In order to achieve the above object, according to an embodiment, a prediction method executed by a computer includes: an optimization step of optimizing a parameter of a second function that outputs parameters of a first function from covariates, and optimizing a parameter of a kernel function of a Gaussian process, by using a series of observation values observed in a past and a series of the covariates observed simultaneously with the observation values, wherein values obtained by non-linearly transforming the observation values by the first function follow the Gaussian process; and a prediction step of calculating a prediction distribution of observation values in a period in future to be predicted by using the second function and the kernel function having parameters optimized in the optimization step, and a series of covariates in the period.

Advantageous Effects of Invention

It is possible to achieve highly accurate time-series prediction with a small calculation cost even for complicated time-series data.

BRIEF DESCRIPTION OF DRAWINGS

FIG. 1 is a diagram illustrating an example of a hardware configuration of a time-series prediction apparatus according to a present embodiment.

FIG. 2 is a diagram illustrating an example of a functional configuration of the time-series prediction apparatus during parameter optimization time.

FIG. 3 is a flowchart illustrating an example of parameter optimization processing according to the present embodiment.

FIG. 4 is a diagram illustrating an example of a functional configuration of a time-series prediction apparatus during prediction time.

FIG. 5 is a flowchart illustrating an example of prediction processing according to the present embodiment.

DESCRIPTION OF EMBODIMENTS

Hereinafter, one embodiment of the present invention will be described. In the present embodiment, a time-series prediction apparatus 10 capable of achieving highly accurate time-series prediction even for complicated time-series data with a small calculation cost for a prediction technique of a generative model method will be described. Here, regarding the time-series prediction apparatus 10 according to the present embodiment, there are a parameter optimization time during which various parameters (specifically, a parameter θ of a kernel function and a parameter v of an RNN, which will be described later) are optimized from time-series data (that is, history data) representing a past history, and a prediction time during which a value of a prediction distribution in a prediction period, a mean thereof, or the like is predicted.

First, a hardware configuration of a time-series prediction apparatus 10 according to the present embodiment will be described with reference to FIG. 1 . FIG. 1 is a diagram illustrating an example of the hardware configuration of the time-series prediction apparatus 10 according to the present embodiment. The hardware configuration of the time-series prediction apparatus 10 may be the same during the parameter optimization time and during the prediction time.
As illustrated in FIG. 1 , the time-series prediction apparatus 10 according to the present embodiment is implemented by a hardware configuration of a general computer system, and includes an input device 11, a display device 12, an external I/F 13, a communication I/F 14, a processor 15, and a memory device 16 as the hardware. These pieces of hardware are communicably connected via a bus 17.
The input device 11 is, for example, a keyboard, a mouse, a touch panel, or the like. The display device 12 is, for example, a display or the like. Note that the time-series prediction apparatus 10 may not include at least one of the input device 11 and the display device 12, for example.

Instruction 1:
In the patent excerpt, which hardware components does the time-series prediction apparatus 10 include? List each one with its reference number.
Instruction 2:
Recast the entry lines from the one containing "ussionswürdig" through the one containing "Gemeinderat" as a numbered list. Omit blank lines and the pictures.

Exercise materials:
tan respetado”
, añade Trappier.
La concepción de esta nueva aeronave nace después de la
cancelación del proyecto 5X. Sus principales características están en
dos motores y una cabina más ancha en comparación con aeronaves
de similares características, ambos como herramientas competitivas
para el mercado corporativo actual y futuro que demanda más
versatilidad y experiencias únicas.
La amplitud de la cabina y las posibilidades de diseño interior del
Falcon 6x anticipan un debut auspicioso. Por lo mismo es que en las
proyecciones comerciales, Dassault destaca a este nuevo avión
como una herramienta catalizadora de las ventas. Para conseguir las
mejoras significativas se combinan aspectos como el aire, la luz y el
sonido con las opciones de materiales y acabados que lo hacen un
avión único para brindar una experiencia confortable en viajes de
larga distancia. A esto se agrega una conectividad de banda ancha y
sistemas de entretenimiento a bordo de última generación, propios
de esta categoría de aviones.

...

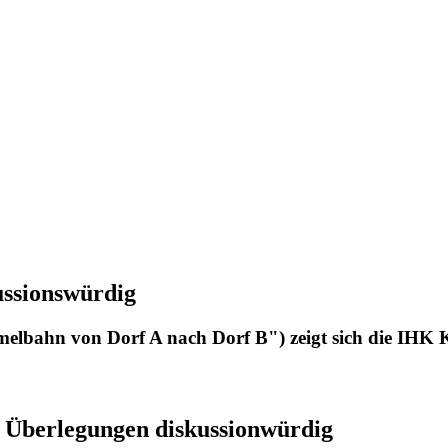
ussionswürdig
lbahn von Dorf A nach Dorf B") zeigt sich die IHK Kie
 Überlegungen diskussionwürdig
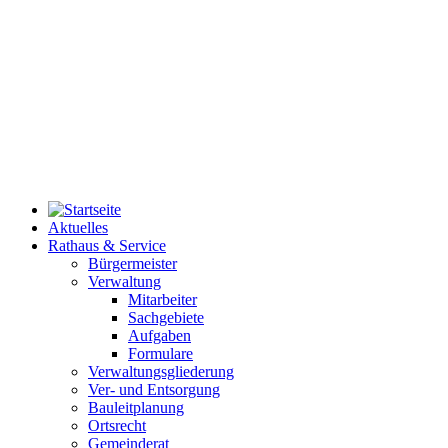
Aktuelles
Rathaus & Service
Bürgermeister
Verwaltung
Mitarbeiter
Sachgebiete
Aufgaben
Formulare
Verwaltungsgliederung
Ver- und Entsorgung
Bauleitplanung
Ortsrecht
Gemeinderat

Written reply 1:
- input device 11
- display device 12
- external I/F 13
- communication I/F 14
- processor 15
- memory device 16

Written reply 2:
1. ussionswürdig
2. lbahn von Dorf A nach Dorf B") zeigt sich die IHK Kie
3.  Überlegungen diskussionwürdig
4. Aktuelles
5. Rathaus & Service
6. Bürgermeister
7. Verwaltung
8. Mitarbeiter
9. Sachgebiete
10. Aufgaben
11. Formulare
12. Verwaltungsgliederung
13. Ver- und Entsorgung
14. Bauleitplanung
15. Ortsrecht
16. Gemeinderat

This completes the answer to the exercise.